Kids rack up expenses in iPhone games

Updated: December 9, 2010 7:23PM



“The Smurfs’ Village,” a game for the iPhone and other Apple gadgets, is giving some parents sticker shock. It was released a month ago and quickly became the highest-grossing application in the iTunes store. Yet it’s free to download.

Kelly Rummelhart of Gridley, Calif., knows where some of the money is coming from. Her 4-year-old son was using her iPad to play the game and racked up $66.88 in charges on her credit card without knowing what he was doing. Rummelhart had no idea that it was possible to buy things — buy them with real money — inside the game. In this case, her son bought one bushel and 11 buckets of “Smurfberries,” tokens that speed up gameplay.

“Really, my biggest concern was them scratching the screen.

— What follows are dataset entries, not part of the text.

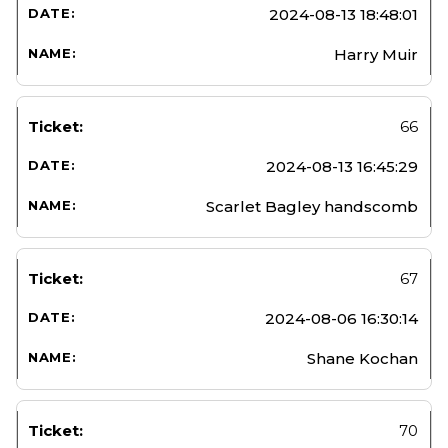
2024-08-13 18:48:01
Harry Muir
66
2024-08-13 16:45:29
Scarlet Bagley handscomb
67
2024-08-06 16:30:14
Shane Kochan
70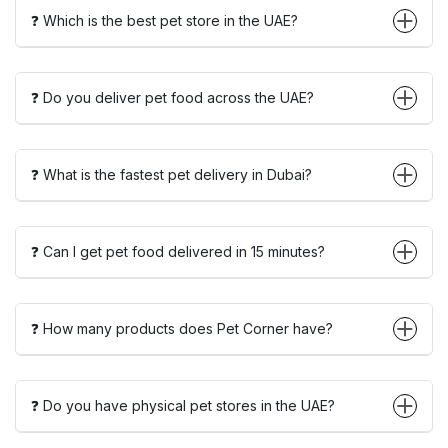
❓ Which is the best pet store in the UAE?
❓ Do you deliver pet food across the UAE?
❓ What is the fastest pet delivery in Dubai?
❓ Can I get pet food delivered in 15 minutes?
❓ How many products does Pet Corner have?
❓ Do you have physical pet stores in the UAE?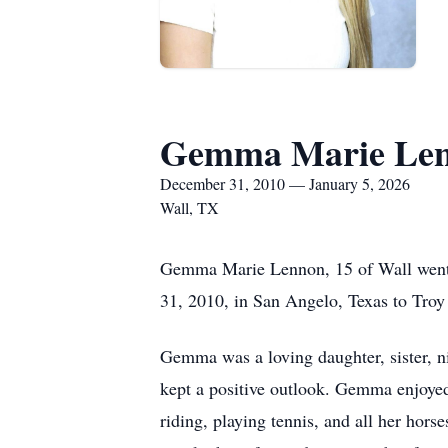
Gemma Marie Le
December 31, 2010 — January 5, 2026
Wall, TX
Gemma Marie Lennon, 15 of Wall went 
31, 2010, in San Angelo, Texas to Tro
Gemma was a loving daughter, sister, ni
kept a positive outlook. Gemma enjoye
riding, playing tennis, and all her hors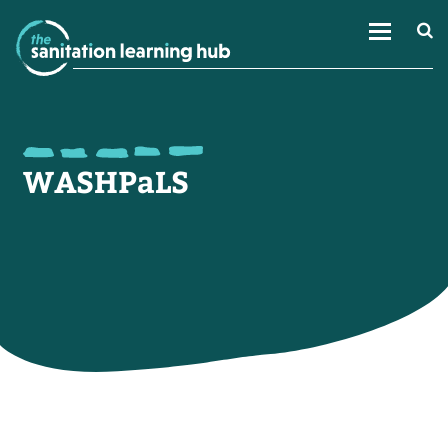
WASHPaLS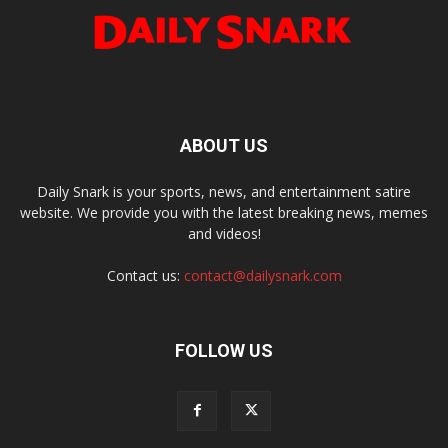
ABOUT US
Daily Snark is your sports, news, and entertainment satire
website. We provide you with the latest breaking news, memes
and videos!
Contact us:
contact@dailysnark.com
FOLLOW US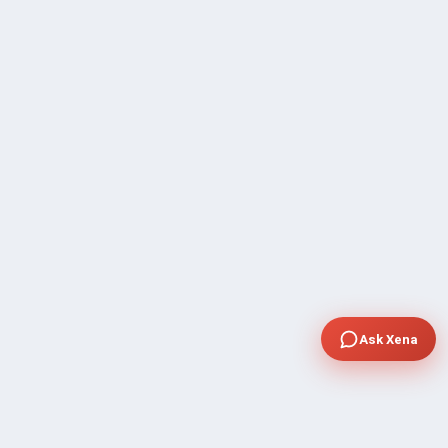
Ask Xena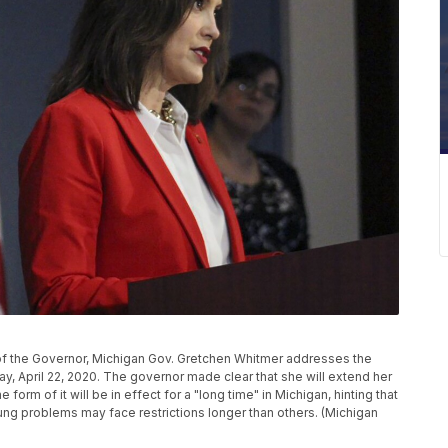
 of the Governor, Michigan Gov. Gretchen Whitmer addresses the
y, April 22, 2020. The governor made clear that she will extend her
rm of it will be in effect for a "long time" in Michigan, hinting that
ung problems may face restrictions longer than others. (Michigan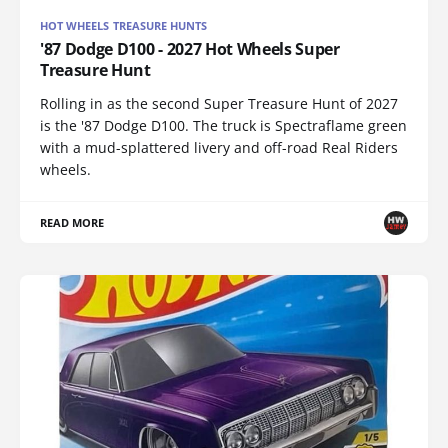
HOT WHEELS TREASURE HUNTS
'87 Dodge D100 - 2027 Hot Wheels Super
Treasure Hunt
Rolling in as the second Super Treasure Hunt of 2027
is the '87 Dodge D100. The truck is Spectraflame green
with a mud-splattered livery and off-road Real Riders
wheels.
READ MORE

Never in my wildest dreams did I think they would be charging things on it,” the 36-year-old mother said.

She counts herself lucky that her son didn’t start tapping on another purchase button, like the “wheelbarrow” of Smurfberries for $59.99.

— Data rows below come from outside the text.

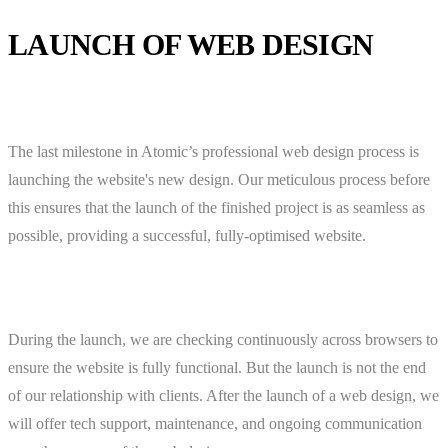
LAUNCH OF WEB DESIGN
The last milestone in Atomic’s professional web design process is
launching the website's new design. Our meticulous process before
this ensures that the launch of the finished project is as seamless as
possible, providing a successful, fully-optimised website.
During the launch, we are checking continuously across browsers to
ensure the website is fully functional. But the launch is not the end
of our relationship with clients. After the launch of a web design, we
will offer tech support, maintenance, and ongoing communication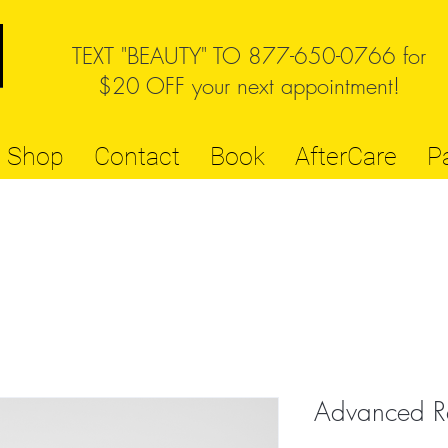
TEXT "BEAUTY" TO 877-650-0766 for
$20 OFF your next appointment!
Shop
Contact
Book
AfterCare
P
Advanced R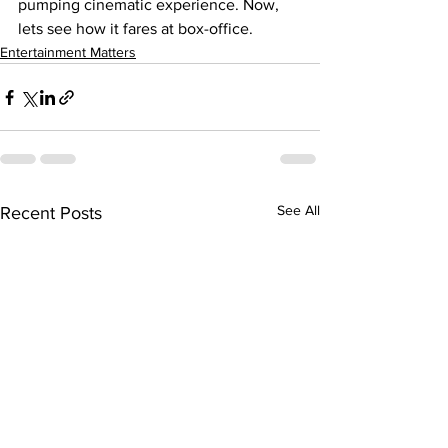
pumping cinematic experience. Now, 
lets see how it fares at box-office.
Entertainment Matters
See All
Recent Posts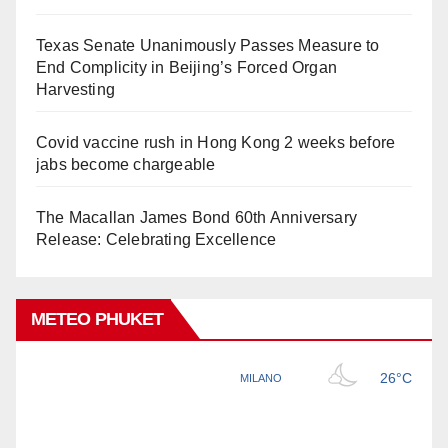
Texas Senate Unanimously Passes Measure to
End Complicity in Beijing’s Forced Organ
Harvesting
Covid vaccine rush in Hong Kong 2 weeks before
jabs become chargeable
The Macallan James Bond 60th Anniversary
Release: Celebrating Excellence
METEO PHUKET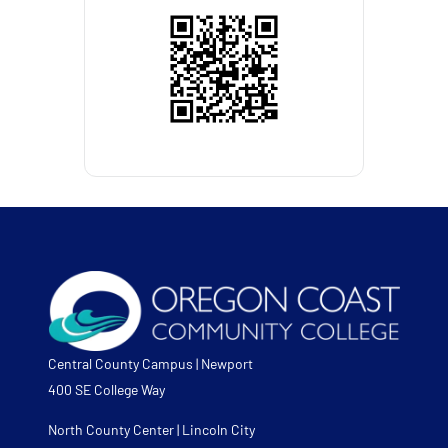
Central County Campus | Newport
400 SE College Way
North County Center | Lincoln City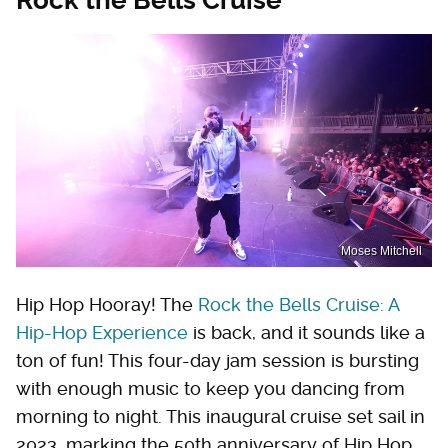
Moses Mitchell
Hip Hop Hooray! The
Rock the Bells Cruise: A
Hip-Hop Experience
is back, and it sounds like a
ton of fun! This four-day jam session is bursting
with enough music to keep you dancing from
morning to night. This inaugural cruise set sail in
2023, marking the 50th anniversary of Hip Hop,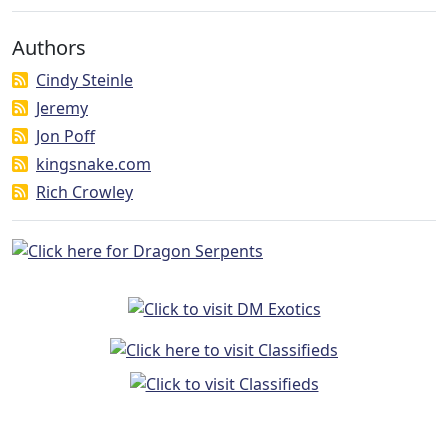
Authors
Cindy Steinle
Jeremy
Jon Poff
kingsnake.com
Rich Crowley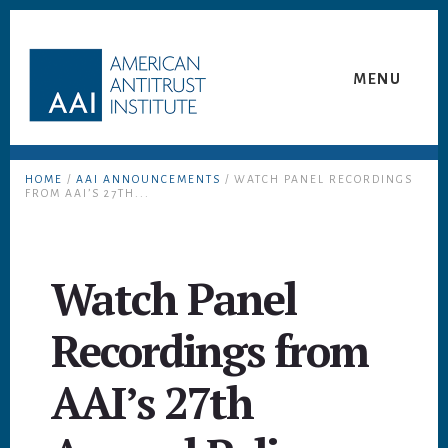
Skip
Skip
to
to
content
footer
MENU
HOME
/
AAI ANNOUNCEMENTS
/ WATCH PANEL RECORDINGS
FROM AAI’S 27TH...
Watch Panel
Recordings from
AAI’s 27th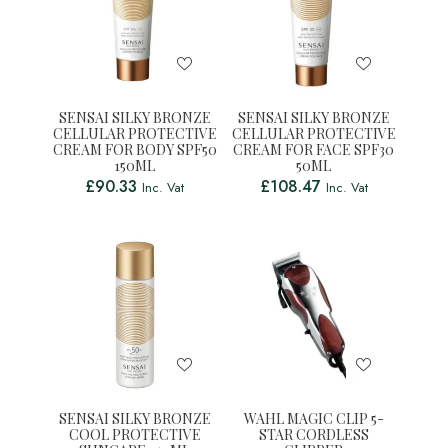
SENSAI SILKY BRONZE
SENSAI SILKY BRONZE
CELLULAR PROTECTIVE
CELLULAR PROTECTIVE
CREAM FOR BODY SPF50
CREAM FOR FACE SPF30
150ML
50ML
£
90.33
£
108.47
Inc. Vat
Inc. Vat
SENSAI SILKY BRONZE
WAHL MAGIC CLIP 5-
COOL PROTECTIVE
STAR CORDLESS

Apple introduced “in-app purchases” last year, letting developers use the iTunes billing system to sell items and add-ons in their games and applications.

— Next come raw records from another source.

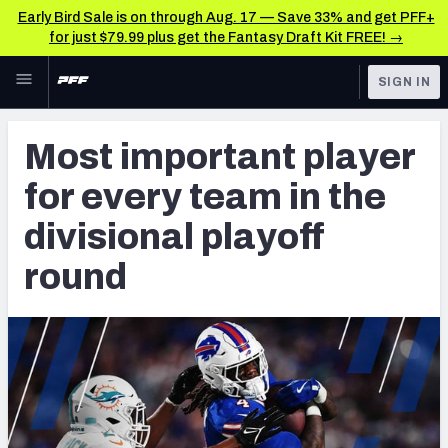
Early Bird Sale is on through Aug. 17 — Save 33% and get PFF+
for just $79.99 plus get the Fantasy Draft Kit FREE! →
Skip to main content
SIGN IN
FEATURED
NFL News & Analysis
Most important player
NFL
TOOLS
for every team in the
Scores & Schedule
FANTASY
divisional playoff
Premium Stats
BETTING
round
DFS
Player Grades
NFL DRAFT
Power Rankings
COLLEGE
Free Agent Rankings
OTHER PRO
LEAGUES
2026 NFL QB Annual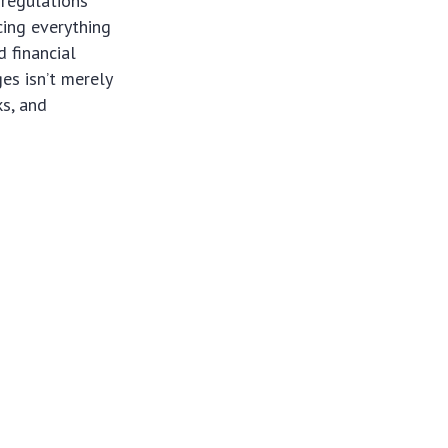
 regulations
cing everything
 financial
es isn’t merely
ks, and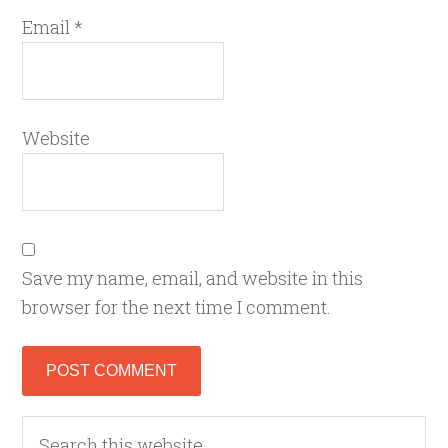
Email
*
Website
Save my name, email, and website in this
browser for the next time I comment.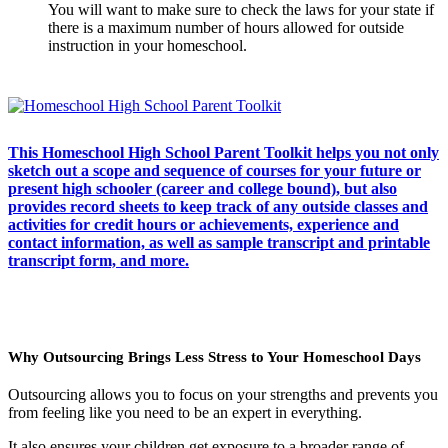
You will want to make sure to check the laws for your state if
there is a maximum number of hours allowed for outside
instruction in your homeschool.
This Homeschool High School Parent Toolkit helps you not only
sketch out a scope and sequence of courses for your future or
present high schooler (career and college bound), but also
provides record sheets to keep track of any outside classes and
activities for credit hours or achievements, experience and
contact information, as well as sample transcript and printable
transcript form, and more.
Why Outsourcing Brings Less Stress to Your Homeschool Days
Outsourcing allows you to focus on your strengths and prevents you
from feeling like you need to be an expert in everything.
It also ensures your children get exposure to a broader range of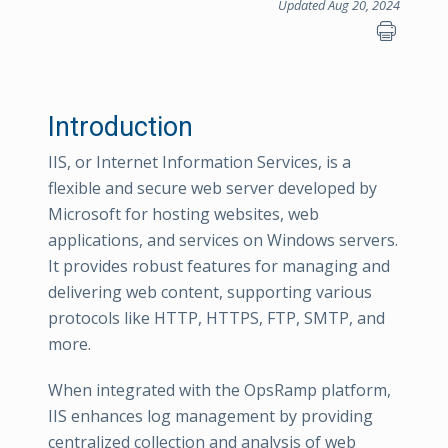
Updated Aug 20, 2024
Introduction
IIS, or Internet Information Services, is a
flexible and secure web server developed by
Microsoft for hosting websites, web
applications, and services on Windows servers.
It provides robust features for managing and
delivering web content, supporting various
protocols like HTTP, HTTPS, FTP, SMTP, and
more.
When integrated with the OpsRamp platform,
IIS enhances log management by providing
centralized collection and analysis of web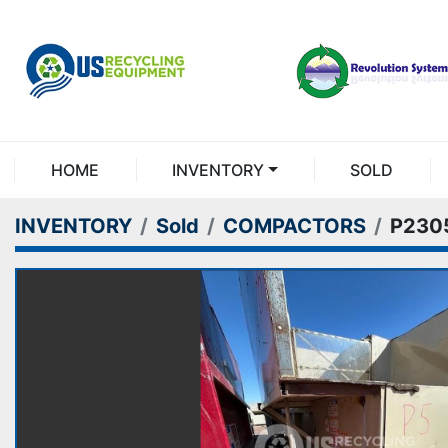
HOME
INVENTORY
SOLD
INVENTORY
Sold
COMPACTORS
P230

Capcom Entertainment Inc., the publisher of “The Smurfs’ Village,” says inadvertent purchases by children are “lamentable.” When it realized what was happening, it added a warning about the option of in-app purchases to the game’s description in the App Store, and it’s updating the game to include warnings inside it as well. The game has retreated to being the fourth-highest-grossing app in the App Store.

The warnings may alert parents, but it’s doubtful that they’d deter children who can’t read and don’t understand money.

Usually, the purchases require the owner of the device to enter his or her iTunes password. But there is no password challenge if the owner has entered the password in the last 15 minutes for any reason.

However, Andrew Butterworth of Brooklin, Ontario, was well aware of how in-app purchases work and of the password-free period. He was careful to let at least 15 minutes pass after a password entry before letting his 5-year-old son play with his iPod Touch. That didn’t help, once he’d loaded “The Smurfs’ Village.”His son’s shopping spree cost $140.